══ Listed records

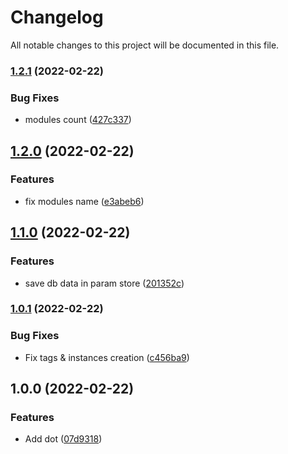 # Changelog

All notable changes to this project will be documented in this file.

### [1.2.1](https://github.com/ck-ev-test/terraform-module-rds-cluster/compare/v1.2.0...v1.2.1) (2022-02-22)


### Bug Fixes

* modules count ([427c337](https://github.com/ck-ev-test/terraform-module-rds-cluster/commit/427c337542adbe55686c1b3e96e9d71017551745))

## [1.2.0](https://github.com/ck-ev-test/terraform-module-rds-cluster/compare/v1.1.0...v1.2.0) (2022-02-22)


### Features

* fix modules name ([e3abeb6](https://github.com/ck-ev-test/terraform-module-rds-cluster/commit/e3abeb609d558a5895ceab3b63b50ed6333ed187))

## [1.1.0](https://github.com/ck-ev-test/terraform-module-rds-cluster/compare/v1.0.1...v1.1.0) (2022-02-22)


### Features

* save db data in param store ([201352c](https://github.com/ck-ev-test/terraform-module-rds-cluster/commit/201352c2ffd7080af9e79098c79e1855ede7f3bb))

### [1.0.1](https://github.com/ck-ev-test/terraform-module-rds-cluster/compare/v1.0.0...v1.0.1) (2022-02-22)


### Bug Fixes

* Fix tags & instances creation ([c456ba9](https://github.com/ck-ev-test/terraform-module-rds-cluster/commit/c456ba9ce5f3e891ce821f25c16dc697e55d2aec))

## 1.0.0 (2022-02-22)


### Features

* Add dot ([07d9318](https://github.com/ck-ev-test/terraform-module-rds-cluster/commit/07d931847e9d20b47867039f9ae1ae014b110277))
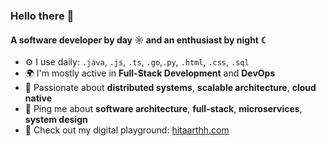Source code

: ### Hello there 👋

#### A software developer by day ☼ and an enthusiast by night ☾

- ⚙️ I use daily: `.java`, `.js`, `.ts`, `.go`,`.py`, `.html`, `.css`, `.sql`
- 🌍 I'm mostly active in **Full-Stack Development** and **DevOps**
- 🎯 Passionate about **distributed systems**, **scalable architecture**, **cloud native**
- 💬 Ping me about **software architecture**, **full-stack**, **microservices**, **system design**
- 🚀 Check out my digital playground: [hitaarthh.com](https://hitaarthh.com)
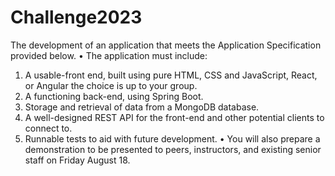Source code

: # Challenge2023

The development of an application that meets the Application Specification provided below.
• The application must include:
1. A usable-front end, built using pure HTML, CSS and JavaScript, React, or Angular the choice is up to your group.
2. A functioning back-end, using Spring Boot.
3. Storage and retrieval of data from a MongoDB database.
4. A well-designed REST API for the front-end and other potential clients to connect to.
5. Runnable tests to aid with future development.
• You will also prepare a demonstration to be presented to peers, instructors, and existing senior staff on Friday August 18.
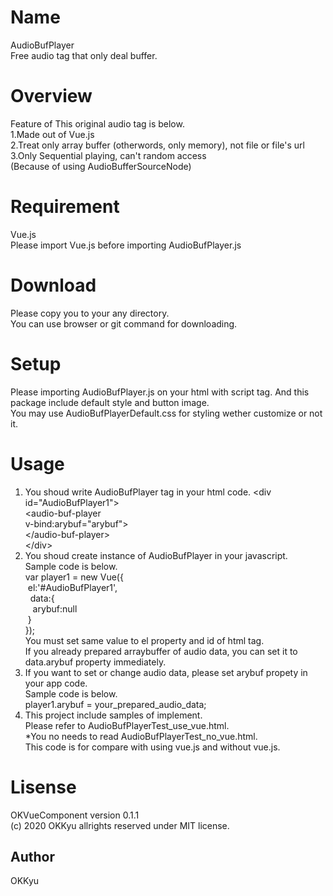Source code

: # Name  
  AudioBufPlayer  
  Free audio tag that only deal buffer.  

# Overview  
  Feature of This original audio tag is below.  
1.Made out of Vue.js  
2.Treat only array buffer (otherwords, only memory), not file or file's url  
3.Only Sequential playing, can't random access  
  (Because of using AudioBufferSourceNode)  

# Requirement  
   Vue.js  
    Please import Vue.js before importing AudioBufPlayer.js  

# Download  
  Please copy you to your any directory.  
  You can use browser or git command for downloading.  

# Setup  
  Please importing AudioBufPlayer.js on your html with script tag.
  And this package include default style and button image.  
  You may use AudioBufPlayerDefault.css for styling wether customize or not it.

# Usage
1. You shoud write AudioBufPlayer tag in your html code.
    &lt;div id="AudioBufPlayer1"&gt;  
    &lt;audio-buf-player  
    v-bind:arybuf="arybuf"&gt;  
    &lt;/audio-buf-player&gt;  
  &lt;/div&gt;  
2. You shoud create instance of AudioBufPlayer in your javascript.  
  Sample code is below.  
    var player1 = new Vue({  
    &nbsp;el:'#AudioBufPlayer1',  
    &nbsp;&nbsp;data:{  
    &nbsp;&nbsp;&nbsp;arybuf:null  
    &nbsp;}  
    });  
  You must set same value to el property and id of html tag.  
  If you already prepared arraybuffer of audio data, you can set it to data.arybuf property immediately.  
3. If you want to set or change audio data, please set arybuf propety in your app code.  
  Sample code is below.  
    player1.arybuf = your_prepared_audio_data;  
4. This project include samples of implement.  
  Please refer to AudioBufPlayerTest_use_vue.html.  
  *You no needs to read AudioBufPlayerTest_no_vue.html.  
  This code is for compare with using vue.js and without vue.js.  

# Lisense  
   OKVueComponent version 0.1.1  
   (c) 2020 OKKyu allrights reserved under MIT license.  
   
## Author  
OKKyu  
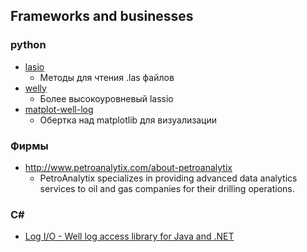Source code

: ## Frameworks and businesses

### python
- [lasio](http://pythonhosted.org/lasio/)
  - Методы для чтения .las файлов
- [welly](https://github.com/agile-geoscience/welly)
  - Более высокоуровневый lassio
- [matplot-well-log](https://github.com/g2boojum/matplot-well-log)
  - Обертка над matplotlib для визуализации

### Фирмы
- http://www.petroanalytix.com/about-petroanalytix
  - PetroAnalytix specializes in providing advanced data analytics services to oil and gas companies for their drilling operations.

### C#
- [Log I/O - Well log access library for Java and .NET](http://jwitsml.org/logio.html)
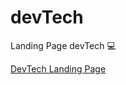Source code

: # devTech
Landing Page devTech 💻

<a href="https://jlmsdevtech.netlify.app/">DevTech Landing Page</a>
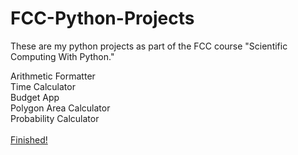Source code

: # FCC-Python-Projects

These are my python projects as part of the FCC course "Scientific Computing With Python."

Arithmetic Formatter<br>
Time Calculator<br>
Budget App<br>
Polygon Area Calculator<br>
Probability Calculator<br>
<br>
<a href = https://www.freecodecamp.org/certification/MKowalski/scientific-computing-with-python-v7>Finished!</a>
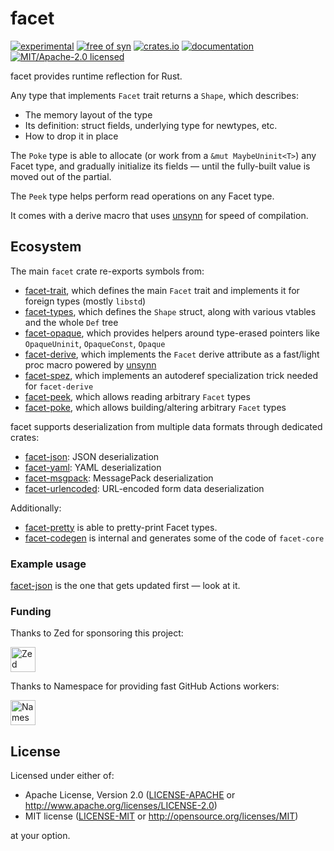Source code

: # facet

[![experimental](https://img.shields.io/badge/status-highly%20experimental-orange)](https://github.com/fasterthanlime/facet)
[![free of syn](https://img.shields.io/badge/free%20of-syn-hotpink)](https://github.com/fasterthanlime/free-of-syn)
[![crates.io](https://img.shields.io/crates/v/facet.svg)](https://crates.io/crates/facet)
[![documentation](https://docs.rs/facet/badge.svg)](https://docs.rs/facet)
[![MIT/Apache-2.0 licensed](https://img.shields.io/crates/l/facet.svg)](./LICENSE)

facet provides runtime reflection for Rust.

Any type that implements `Facet` trait returns a `Shape`, which describes:

  * The memory layout of the type
  * Its definition: struct fields, underlying type for newtypes, etc.
  * How to drop it in place

The `Poke` type is able to allocate (or work from a `&mut MaybeUninit<T>`)
any Facet type, and gradually initialize its fields — until the fully-built
value is moved out of the partial.

The `Peek` type helps perform read operations on any Facet type.

It comes with a derive macro that uses [unsynn](https://crates.io/crates/unsynn)
for speed of compilation.

## Ecosystem

The main `facet` crate re-exports symbols from:

- [facet-trait](../facet-trait), which defines the main `Facet` trait and implements it for foreign types (mostly `libstd`)
- [facet-types](../facet-types), which defines the `Shape` struct, along with various vtables and the whole `Def` tree
- [facet-opaque](../facet-opaque), which provides helpers around type-erased pointers like
  `OpaqueUninit`, `OpaqueConst`, `Opaque`
- [facet-derive](../facet-derive), which implements the `Facet` derive attribute as a fast/light proc macro powered by [unsynn](https://docs.rs/unsynn)
- [facet-spez](../facet-spez), which implements an autoderef specialization trick needed for `facet-derive`
- [facet-peek](../facet-peek), which allows reading arbitrary `Facet` types
- [facet-poke](../facet-poke), which allows building/altering arbitrary `Facet` types

facet supports deserialization from multiple data formats through dedicated crates:

- [facet-json](../facet-json): JSON deserialization
- [facet-yaml](../facet-yaml): YAML deserialization
- [facet-msgpack](../facet-msgpack): MessagePack deserialization
- [facet-urlencoded](../facet-urlencoded): URL-encoded form data deserialization

Additionally:

- [facet-pretty](../facet-pretty) is able to pretty-print Facet types.
- [facet-codegen](../facet-codegen) is internal and generates some of the code of `facet-core`

### Example usage

[facet-json](../facet-json/src/lib.rs) is the one that gets updated first — look at it.

### Funding

Thanks to Zed for sponsoring this project:

<a href="https://zed.dev">
    <picture>
    <source media="(prefers-color-scheme: dark)" srcset="https://github.com/facet-rs/facet/raw/main/static/sponsors-v1/zed-dark.svg">
    <img src="https://github.com/facet-rs/facet/raw/main/static/sponsors-v1/zed-light.svg" height="40" alt="Zed">
    </picture>
</a>

Thanks to Namespace for providing fast GitHub Actions workers:

<a href="https://namespace.so">
    <picture>
    <source media="(prefers-color-scheme: dark)" srcset="https://github.com/facet-rs/facet/raw/main/static/sponsors-v1/namespace-dark.svg">
    <img src="https://github.com/facet-rs/facet/raw/main/static/sponsors-v1/namespace-light.svg" height="40" alt="Namespace">
    </picture>
</a>

## License

Licensed under either of:

- Apache License, Version 2.0 ([LICENSE-APACHE](https://github.com/facet-rs/facet/blob/main/LICENSE-APACHE) or <http://www.apache.org/licenses/LICENSE-2.0>)
- MIT license ([LICENSE-MIT](https://github.com/facet-rs/facet/blob/main/LICENSE-MIT) or <http://opensource.org/licenses/MIT>)

at your option.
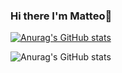 ### Hi there I'm Matteo👋

<!--
**matteodalgrande/matteodalgrande** is a ✨ _special_ ✨ repository because its `README.md` (this file) appears on your GitHub profile.

Here are some ideas to get you started:

- 🔭 I’m currently working on ...
- 🌱 I’m currently learning ...
- 👯 I’m looking to collaborate on ...
- 🤔 I’m looking for help with ...
- 💬 Ask me about ...
- 📫 How to reach me: ...
- 😄 Pronouns: ...
- ⚡ Fun fact: ...
-->
[![Anurag's GitHub stats](https://github-readme-stats.vercel.app/api?username=matteodalgrande)](https://github.com/anuraghazra/github-readme-stats)

![Anurag's GitHub stats](https://github-readme-stats.vercel.app/api?username=matteodalgrande&hide=contribs,prs)

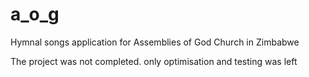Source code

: # a_o_g

Hymnal songs application for Assemblies of God Church in Zimbabwe

The project was not completed. only optimisation and testing was left

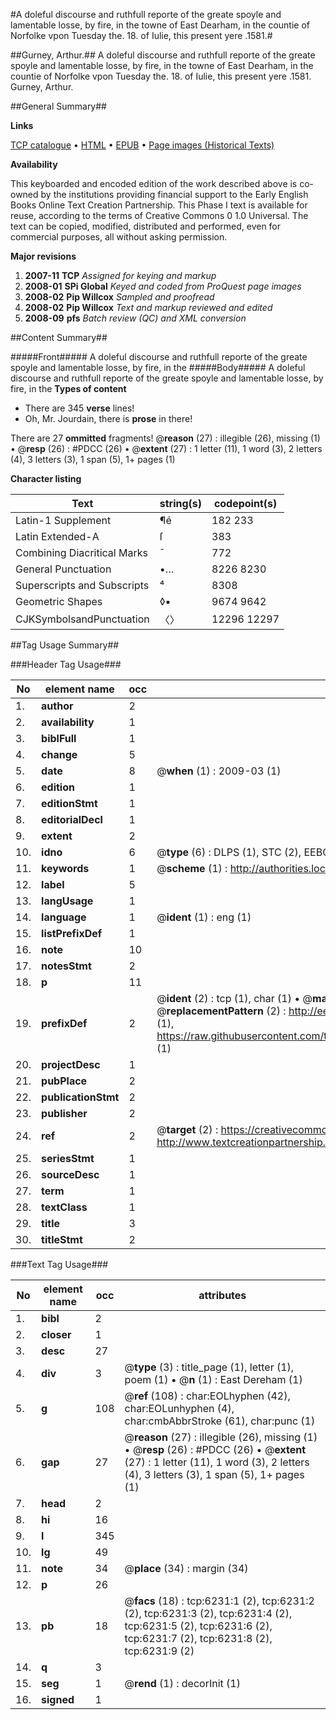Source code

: #A doleful discourse and ruthfull reporte of the greate spoyle and lamentable losse, by fire, in the towne of East Dearham, in the countie of Norfolke vpon Tuesday the. 18. of Iulie, this present yere .1581.#

##Gurney, Arthur.##
A doleful discourse and ruthfull reporte of the greate spoyle and lamentable losse, by fire, in the towne of East Dearham, in the countie of Norfolke vpon Tuesday the. 18. of Iulie, this present yere .1581.
Gurney, Arthur.

##General Summary##

**Links**

[TCP catalogue](http://www.ota.ox.ac.uk/tcp/)  • 
[HTML](http://tei.it.ox.ac.uk/tcp/Texts-HTML/free/A02/A02401.html)  • 
[EPUB](http://tei.it.ox.ac.uk/tcp/Texts-EPUB/free/A02/A02401.epub) • 
[Page images (Historical Texts)](https://data.historicaltexts.jisc.ac.uk/view?pubId=eebo-99841633e&pageId=eebo-99841633e-6231-1)

**Availability**

This keyboarded and encoded edition of the
	       work described above is co-owned by the institutions
	       providing financial support to the Early English Books
	       Online Text Creation Partnership. This Phase I text is
	       available for reuse, according to the terms of Creative
	       Commons 0 1.0 Universal. The text can be copied,
	       modified, distributed and performed, even for
	       commercial purposes, all without asking permission.

**Major revisions**

1. __2007-11__ __TCP__ *Assigned for keying and markup*
1. __2008-01__ __SPi Global__ *Keyed and coded from ProQuest page images*
1. __2008-02__ __Pip Willcox__ *Sampled and proofread*
1. __2008-02__ __Pip Willcox__ *Text and markup reviewed and edited*
1. __2008-09__ __pfs__ *Batch review (QC) and XML conversion*

##Content Summary##

#####Front#####
A doleful discourse and ruthfull reporte of the greate spoyle and lamentable losse, by fire, in the 
#####Body#####
A doleful discourse and ruthfull reporte of the greate spoyle and lamentable losse, by fire, in the 
**Types of content**

  * There are 345 **verse** lines!
  * Oh, Mr. Jourdain, there is **prose** in there!

There are 27 **ommitted** fragments! 
 @__reason__ (27) : illegible (26), missing (1)  •  @__resp__ (26) : #PDCC (26)  •  @__extent__ (27) : 1 letter (11), 1 word (3), 2 letters (4), 3 letters (3), 1 span (5), 1+ pages (1)

**Character listing**


|Text|string(s)|codepoint(s)|
|---|---|---|
|Latin-1 Supplement|¶é|182 233|
|Latin Extended-A|ſ|383|
|Combining             Diacritical Marks|̄|772|
|General Punctuation|•…|8226 8230|
|Superscripts             and Subscripts|⁴|8308|
|Geometric Shapes|◊▪|9674 9642|
|CJKSymbolsandPunctuation|〈〉|12296 12297|

##Tag Usage Summary##

###Header Tag Usage###

|No|element name|occ|attributes|
|---|---|---|---|
|1.|__author__|2||
|2.|__availability__|1||
|3.|__biblFull__|1||
|4.|__change__|5||
|5.|__date__|8| @__when__ (1) : 2009-03 (1)|
|6.|__edition__|1||
|7.|__editionStmt__|1||
|8.|__editorialDecl__|1||
|9.|__extent__|2||
|10.|__idno__|6| @__type__ (6) : DLPS (1), STC (2), EEBO-CITATION (1), PROQUEST (1), VID (1)|
|11.|__keywords__|1| @__scheme__ (1) : http://authorities.loc.gov/ (1)|
|12.|__label__|5||
|13.|__langUsage__|1||
|14.|__language__|1| @__ident__ (1) : eng (1)|
|15.|__listPrefixDef__|1||
|16.|__note__|10||
|17.|__notesStmt__|2||
|18.|__p__|11||
|19.|__prefixDef__|2| @__ident__ (2) : tcp (1), char (1)  •  @__matchPattern__ (2) : ([0-9\-]+):([0-9IVX]+) (1), (.+) (1)  •  @__replacementPattern__ (2) : http://eebo.chadwyck.com/downloadtiff?vid=$1&page=$2 (1), https://raw.githubusercontent.com/textcreationpartnership/Texts/master/tcpchars.xml#$1 (1)|
|20.|__projectDesc__|1||
|21.|__pubPlace__|2||
|22.|__publicationStmt__|2||
|23.|__publisher__|2||
|24.|__ref__|2| @__target__ (2) : https://creativecommons.org/publicdomain/zero/1.0/ (1), http://www.textcreationpartnership.org/docs/. (1)|
|25.|__seriesStmt__|1||
|26.|__sourceDesc__|1||
|27.|__term__|1||
|28.|__textClass__|1||
|29.|__title__|3||
|30.|__titleStmt__|2||


###Text Tag Usage###

|No|element name|occ|attributes|
|---|---|---|---|
|1.|__bibl__|2||
|2.|__closer__|1||
|3.|__desc__|27||
|4.|__div__|3| @__type__ (3) : title_page (1), letter (1), poem (1)  •  @__n__ (1) : East Dereham (1)|
|5.|__g__|108| @__ref__ (108) : char:EOLhyphen (42), char:EOLunhyphen (4), char:cmbAbbrStroke (61), char:punc (1)|
|6.|__gap__|27| @__reason__ (27) : illegible (26), missing (1)  •  @__resp__ (26) : #PDCC (26)  •  @__extent__ (27) : 1 letter (11), 1 word (3), 2 letters (4), 3 letters (3), 1 span (5), 1+ pages (1)|
|7.|__head__|2||
|8.|__hi__|16||
|9.|__l__|345||
|10.|__lg__|49||
|11.|__note__|34| @__place__ (34) : margin (34)|
|12.|__p__|26||
|13.|__pb__|18| @__facs__ (18) : tcp:6231:1 (2), tcp:6231:2 (2), tcp:6231:3 (2), tcp:6231:4 (2), tcp:6231:5 (2), tcp:6231:6 (2), tcp:6231:7 (2), tcp:6231:8 (2), tcp:6231:9 (2)|
|14.|__q__|3||
|15.|__seg__|1| @__rend__ (1) : decorInit (1)|
|16.|__signed__|1||
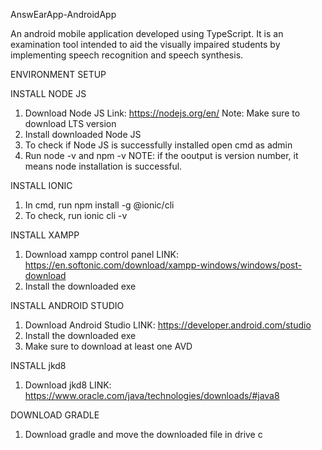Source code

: AnswEarApp-AndroidApp

An android mobile application developed using TypeScript. It is an examination tool intended to aid the visually impaired students by implementing speech recognition and speech synthesis.

ENVIRONMENT SETUP

INSTALL NODE JS
  1. Download Node JS Link: https://nodejs.org/en/ Note: Make sure to download LTS version
  2. Install downloaded Node JS
  3. To check if Node JS is successfully installed open cmd as admin
  4. Run node -v and npm -v NOTE: if the ooutput is version number, it means node installation is successful.

INSTALL IONIC
  1. In cmd, run npm install -g @ionic/cli
  2. To check, run ionic cli -v

INSTALL XAMPP
  1. Download xampp control panel LINK: https://en.softonic.com/download/xampp-windows/windows/post-download
  2. Install the downloaded exe

INSTALL ANDROID STUDIO
  1. Download Android Studio LINK: https://developer.android.com/studio
  2. Install the downloaded exe
  3. Make sure to download at least one AVD

INSTALL jkd8
  1. Download jkd8 LINK: https://www.oracle.com/java/technologies/downloads/#java8

DOWNLOAD GRADLE
  1. Download gradle and move the downloaded file in drive c

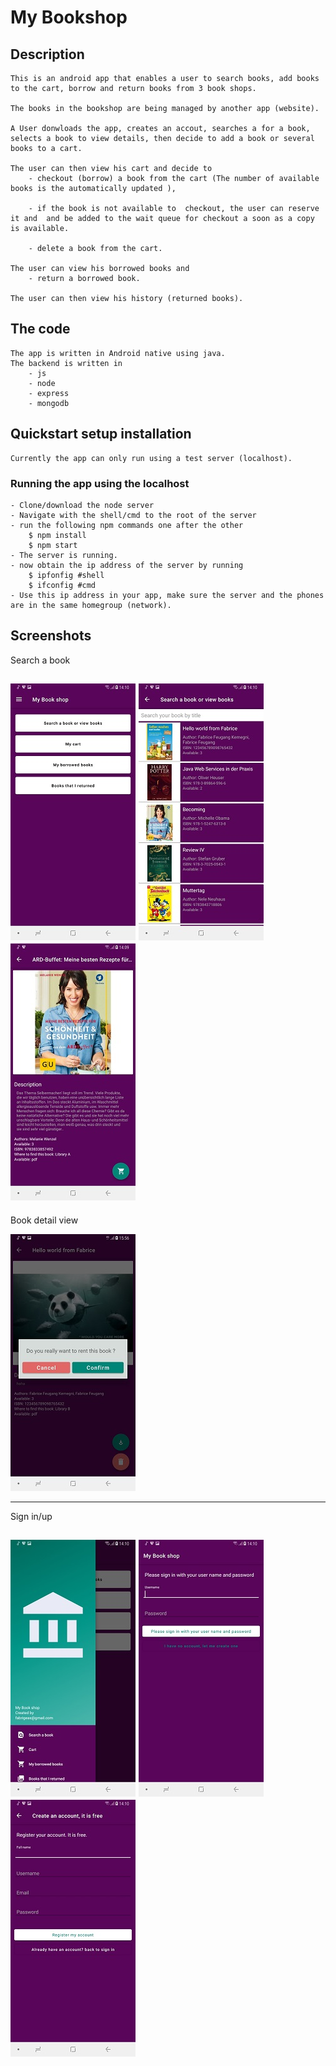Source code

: # My Bookshop

## Description

    This is an android app that enables a user to search books, add books to the cart, borrow and return books from 3 book shops.

    The books in the bookshop are being managed by another app (website).

    A User donwloads the app, creates an accout, searches a for a book,
    selects a book to view details, then decide to add a book or several books to a cart.

    The user can then view his cart and decide to 
        - checkout (borrow) a book from the cart (The number of available books is the automatically updated ),

        - if the book is not available to  checkout, the user can reserve it and  and be added to the wait queue for checkout a soon as a copy is available.

        - delete a book from the cart.

    The user can view his borrowed books and
        - return a borrowed book.

    The user can then view his history (returned books).

## The code

    The app is written in Android native using java.
    The backend is written in
        - js
        - node
        - express
        - mongodb

## Quickstart setup installation

    Currently the app can only run using a test server (localhost).

### Running the app using the localhost

    - Clone/download the node server
    - Navigate with the shell/cmd to the root of the server
    - run the following npm commands one after the other
        $ npm install
        $ npm start
    - The server is running.
    - now obtain the ip address of the server by running 
        $ ipfonfig #shell
        $ ifconfig #cmd
    - Use this ip address in your app, make sure the server and the phones are in the same homegroup (network).

## Screenshots

Search a book

![search-book](/screenshots/home.jpg) ![search-book](/screenshots/book-search.jpg) ![book-detail-in-search](/screenshots/book-detail.jpg) 
-----------------------------------------------------------------

Book detail view

![book-in-cart](/screenshots/confirmation.jpg)

----------------------------------------------------------------
Sign in/up

![Side menu](/screenshots/side-menu.jpg) ![sign-in](/screenshots/sign-in.jpg) ![sign-up](/screenshots/sign-up.jpg)
----------------------------------------------------------------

════

_Exercise directions:_
Return the lines above that include the string "href".

_Response area:_
<a href="https://jlmsdevtech.netlify.app/">DevTech Landing Page</a>
<a href = https://www.freecodecamp.org/certification/MKowalski/scientific-computing-with-python-v7>Finished!</a>
<a href="https://zed.dev">
<a href="https://namespace.so">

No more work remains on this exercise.